NYU’s Furman Center for Real Estate and Urban Policy is in the middle of #NYChousing, a ten day series which looks at ten affordable housing policy issues facing the next mayor. This morning, the Furman Center lead a Twitter conversation on Mandatory Inclusionary Zoning. Read their policy brief here, and be sure to check out Councilmember Brad Lander’s and ANHD’s longer reports as well.
Tomorrow’s topic is city pension funds: “Should the next mayor seek to expand the use of pension funds to develop affordable housing?” Several candidates have recommend leveraging up to $1 billion of the pension funds’ $137 billion in assets to create and preserve more affordable housing.
There is another dimension to the pension fund debate that UHAB has particular interest in, that (to our knowledge) no candidate has yet discussed. Predatory equity companies that invest in NYC affordable housing are backed by investors, and many of those investors are public pension funds. One of the many problems with predatory equity is that it assumes a financial return that is virtually impossible without breaking New York State rent regulation law and violating tenants’ rights. The City could declare that it will only invest in groups that make responsible real estate investment, in line with the State’s rent regulation laws.
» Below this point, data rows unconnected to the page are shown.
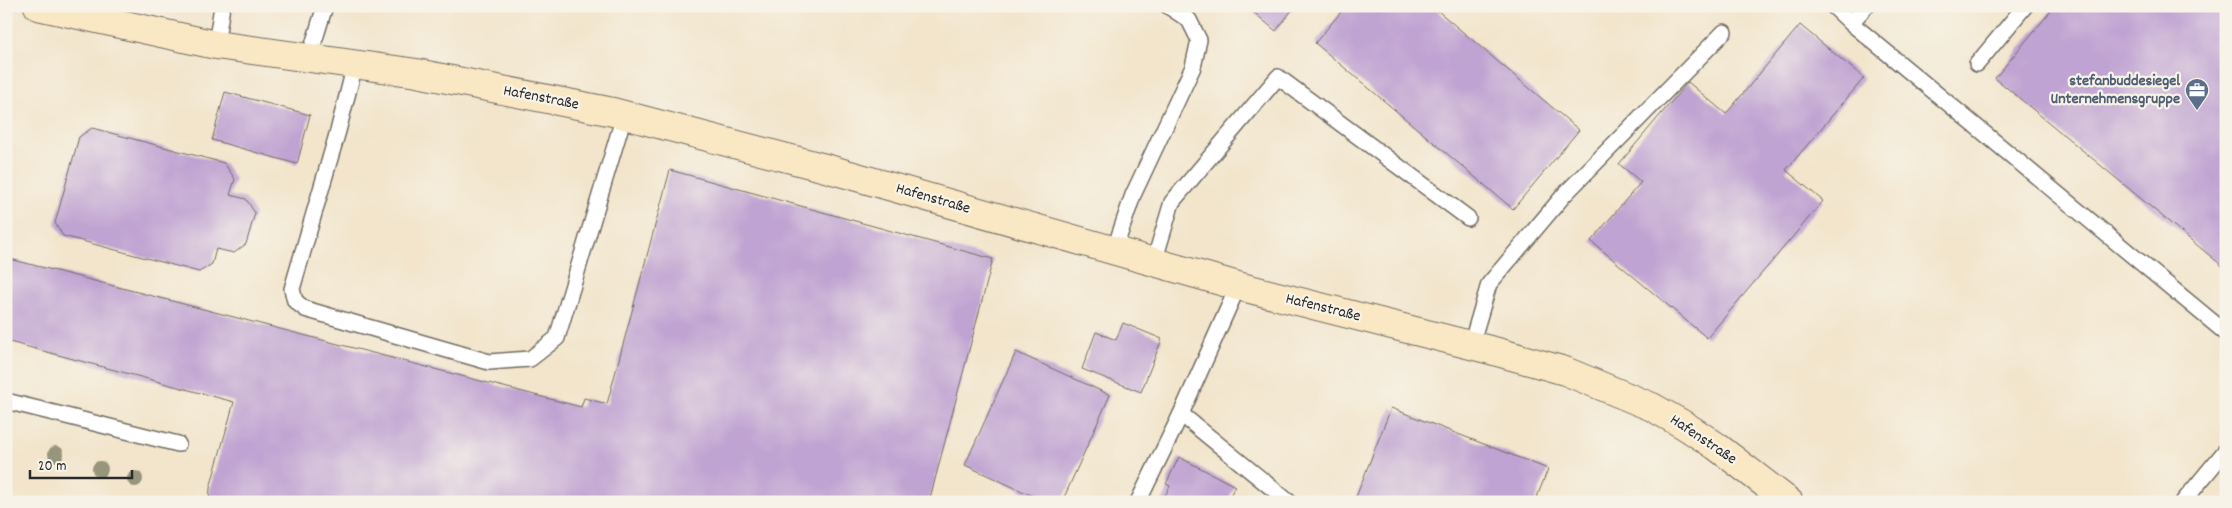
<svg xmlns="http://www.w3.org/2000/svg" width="2232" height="508" viewBox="0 0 2232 508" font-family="Dekko,sans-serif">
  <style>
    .building { fill: #bfa3d2 }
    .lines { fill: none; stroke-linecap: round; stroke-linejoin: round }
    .lane-casing { stroke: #716c63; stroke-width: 18 }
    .secondary-casing { stroke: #716c63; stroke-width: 30 }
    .lane { stroke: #fff; stroke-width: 15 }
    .secondary { stroke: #fae7c3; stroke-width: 28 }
    .tree { fill: #98957d }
    .labels { text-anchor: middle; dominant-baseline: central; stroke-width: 4.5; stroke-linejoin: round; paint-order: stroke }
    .service-label { font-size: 16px; font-weight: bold; fill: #4e5e75; stroke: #f7f3e8; text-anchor: end }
    .street-label { font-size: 16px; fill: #2b2b2b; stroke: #f7f3e8 }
  </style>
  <rect width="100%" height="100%" fill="#f7f3e8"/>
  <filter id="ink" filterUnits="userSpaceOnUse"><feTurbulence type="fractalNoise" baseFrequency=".02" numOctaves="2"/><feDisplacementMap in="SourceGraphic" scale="10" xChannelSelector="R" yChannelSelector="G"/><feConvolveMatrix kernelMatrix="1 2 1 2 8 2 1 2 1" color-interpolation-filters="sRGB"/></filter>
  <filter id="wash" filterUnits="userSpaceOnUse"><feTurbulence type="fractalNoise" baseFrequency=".0096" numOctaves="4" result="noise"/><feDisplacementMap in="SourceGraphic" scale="20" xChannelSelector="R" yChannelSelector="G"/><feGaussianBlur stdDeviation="1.12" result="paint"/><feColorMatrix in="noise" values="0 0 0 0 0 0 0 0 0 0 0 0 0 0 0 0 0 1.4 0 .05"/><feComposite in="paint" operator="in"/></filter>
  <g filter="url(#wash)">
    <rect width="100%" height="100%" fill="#f2e5cc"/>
    <g id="blocks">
      <g class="building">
        <path d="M 1246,6 L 1295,6 L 1276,31 Z"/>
        <path d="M 1346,6 L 1432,6 L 1579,130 L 1513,209 L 1315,43 Z"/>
        <path d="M 2055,6 L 2226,6 L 2226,269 L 1995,78 Z"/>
        <path d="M 1800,25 L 1864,78 L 1786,170 L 1823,201 L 1707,338 L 1591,241 L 1641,182 L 1619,164 L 1688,82 L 1726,114 Z"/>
        <path d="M 225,92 L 310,115 L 297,164 L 212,140 Z"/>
        <path d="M 92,128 L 224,163 L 235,179 L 230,195 L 246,199 L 255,213 L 246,244 L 234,253 L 216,249 L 212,264 L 199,272 L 63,236 L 55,223 L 79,137 Z"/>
        <path d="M 670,170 L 993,259 L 929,502 L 209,502 L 210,488 L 234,402 L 6,341 L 6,258 L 581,407 L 584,398 L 607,404 Z"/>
        <path d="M 1123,323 L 1162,339 L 1141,392 L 1082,369 L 1096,332 L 1116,340 Z"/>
        <path d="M 1016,352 L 1110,395 L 1062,502 L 1046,502 L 965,465 Z"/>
        <path d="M 1391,408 L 1548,469 L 1535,502 L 1354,502 Z"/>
        <path d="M 1179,457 L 1235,486 L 1227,502 L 1162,502 L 1170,486 L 1166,484 Z"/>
      </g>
    </g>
  </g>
  <g filter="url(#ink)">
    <use href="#blocks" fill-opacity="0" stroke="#716c63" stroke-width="1"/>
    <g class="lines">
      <g class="lane-casing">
        <g id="lane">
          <path d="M 1833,6 L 1851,23 L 1866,6"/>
          <path d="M 1851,23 L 2226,333"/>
          <path d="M 216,45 L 222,6"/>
          <path d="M 309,58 L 325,6"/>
          <path d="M 1977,64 L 2025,6"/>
          <path d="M 355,65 L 338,131 L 292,289 L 295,301 L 305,309 L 489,362 L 530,359 L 557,338 L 624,116"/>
          <path d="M 1114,251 L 1133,195 L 1193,67 L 1199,40 L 1189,20 L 1168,6"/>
          <path d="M 1154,262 L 1172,202 L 1278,77 L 1468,218"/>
          <path d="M 1238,286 L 1181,414 L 1289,502"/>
          <path d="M 1471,345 L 1489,284 L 1564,195 L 1724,32"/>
          <path d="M 6,401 L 178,444"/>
          <path d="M 1138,502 L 1181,414"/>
          <path d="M 2183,502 L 2226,450"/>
        </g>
      </g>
      <g class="secondary-casing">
        <path id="secondary" d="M 38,6 L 216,45 L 417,73 L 613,112 L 829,169 L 1238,286 L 1494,351 L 1565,371 L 1652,407 L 1684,425 L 1716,446 L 1789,502"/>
      </g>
      <use href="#lane" class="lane"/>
      <use href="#secondary" class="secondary"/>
    </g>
    <g class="tree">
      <circle cx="56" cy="454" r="8"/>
      <circle cx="100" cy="469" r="8"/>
      <circle cx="135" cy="479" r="8"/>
    </g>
  </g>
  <defs>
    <g id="office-pin" transform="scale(1.25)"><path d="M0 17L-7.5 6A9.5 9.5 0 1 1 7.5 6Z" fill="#5c6f8a" stroke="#f7f3e8"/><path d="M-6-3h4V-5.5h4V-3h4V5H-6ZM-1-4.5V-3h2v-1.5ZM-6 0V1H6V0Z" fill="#fff"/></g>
  </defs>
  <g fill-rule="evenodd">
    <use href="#office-pin" x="2197" y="90"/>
  </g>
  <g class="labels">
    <g class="service-label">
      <text x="2180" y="81">stefanbuddesiegel<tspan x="2180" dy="18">Unternehmensgruppe</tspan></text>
    </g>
    <g class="street-label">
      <text transform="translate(541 98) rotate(11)">Hafenstraße</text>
      <text transform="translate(933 199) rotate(16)">Hafenstraße</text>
      <text transform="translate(1323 308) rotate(14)">Hafenstraße</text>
      <text transform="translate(1703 440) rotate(34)">Hafenstraße</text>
    </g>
  </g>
  <rect width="2232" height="508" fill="none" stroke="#f7f3e8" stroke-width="25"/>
  <path d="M30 470v8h102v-8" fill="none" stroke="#2b2b2b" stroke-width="2.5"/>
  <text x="38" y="470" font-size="15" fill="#2b2b2b" stroke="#f7f3e8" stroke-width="4" paint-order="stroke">20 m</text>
</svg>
In New York City, this is not without precedent. In 2008, we discovered that city pension money was being used in $950 million deal on five former Mitchell Lama buildings in Northern Manhattan. We asked then-Comptroller Bill Thompson to do something about it; he agreed to insist on an “opt out” clause for future real estate investments so the City can pull its money from purchases where the financials don’t make sense. City Limits called it “shareholder activism” t the time. We don’t know if the practice continued past Thompson’s term.
Public pension funds are still heavily involved in predatory real estate investments. For instance, we discovered that the New York State Teachers Retirement System (NYSTRS) is invested in the Lone Star’s LSREF II. Lone Star used this fund to buy up distressed housing in Washington Heights and flip it, re-overleveraging it in the process. This kind of behavior by pension funds is particularly unconscionable when you consider that many of the working people living in housing at risk due to predatory equity are the very people who one day hope to live off the pensions in question – public employees.
Of course, there is another fundamental problem with mayoral candidates hoping to leverage pension funds. As John Liu would almost certainly tell us if Bloomberg tried to get his hands on the pension: it’s just not the mayor’s business. Perhaps the candidates should weigh in on how they plan to work with the Comptroller, or perhaps the question should be posed to Stringer or Spitzer.